Des risques potentiels majeurs faute d’une considération suffisante

La demande des sénatrices de voir appa­raître des politiques de santé publique genrées au travail ne vient pas de nulle part. Les différences physiologiques entre les sexes – a minima hormonales – sont nombreuses et rendraient les femmes plus vulnérables à certaines expositions professionnelles que les hommes.

"Les femmes pourraient être plus vulnérables à certains produits cancérigènes en raison de différences biologiques et métaboliques, hormonales et de comportements d’exposition"

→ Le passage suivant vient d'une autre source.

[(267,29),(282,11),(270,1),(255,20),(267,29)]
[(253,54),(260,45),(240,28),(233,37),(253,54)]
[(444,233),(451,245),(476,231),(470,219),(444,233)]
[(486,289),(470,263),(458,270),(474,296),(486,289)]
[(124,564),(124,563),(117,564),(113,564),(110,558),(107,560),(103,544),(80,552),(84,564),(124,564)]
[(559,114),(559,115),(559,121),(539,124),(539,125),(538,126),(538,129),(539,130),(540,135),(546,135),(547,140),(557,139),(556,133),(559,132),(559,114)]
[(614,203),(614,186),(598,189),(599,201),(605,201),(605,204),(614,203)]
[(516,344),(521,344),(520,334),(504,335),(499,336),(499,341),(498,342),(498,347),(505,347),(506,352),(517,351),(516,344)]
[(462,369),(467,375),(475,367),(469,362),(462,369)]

Pour donner un exemple parlant, s’il est vrai (et préoccupant) que les hommes sont deux fois plus exposés que les femmes aux fumées et poussières toxiques, celles-ci n’ont pas les mêmes conséquences sur la santé des femmes. Certaines sont même sans doute méconnues, dans la mesure où elles ne font pas l’objet d’une recherche circonstanciée. L’ONG WECF France (Women Engage for a Common Future) est explicite : "Les différences physiologiques et anatomiques engendrent une vulnérabilité différente entre les sexes aux produits chimiques. Ainsi, non seulement les femmes accumulent plus de produits toxiques dans leurs corps que les hommes, mais en plus elles ne les absorbent pas et ne les métabolisent pas de la même manière." Le médecin du travail Guy Pons abonde en ce sens : "Si l’exposition à des produits toxiques fait des dégâts partout, des études suggèrent que les femmes pourraient être plus vulnérables à certains produits cancérigènes en raison de différences biologiques et métaboliques, hormonales et de comportements d’exposition."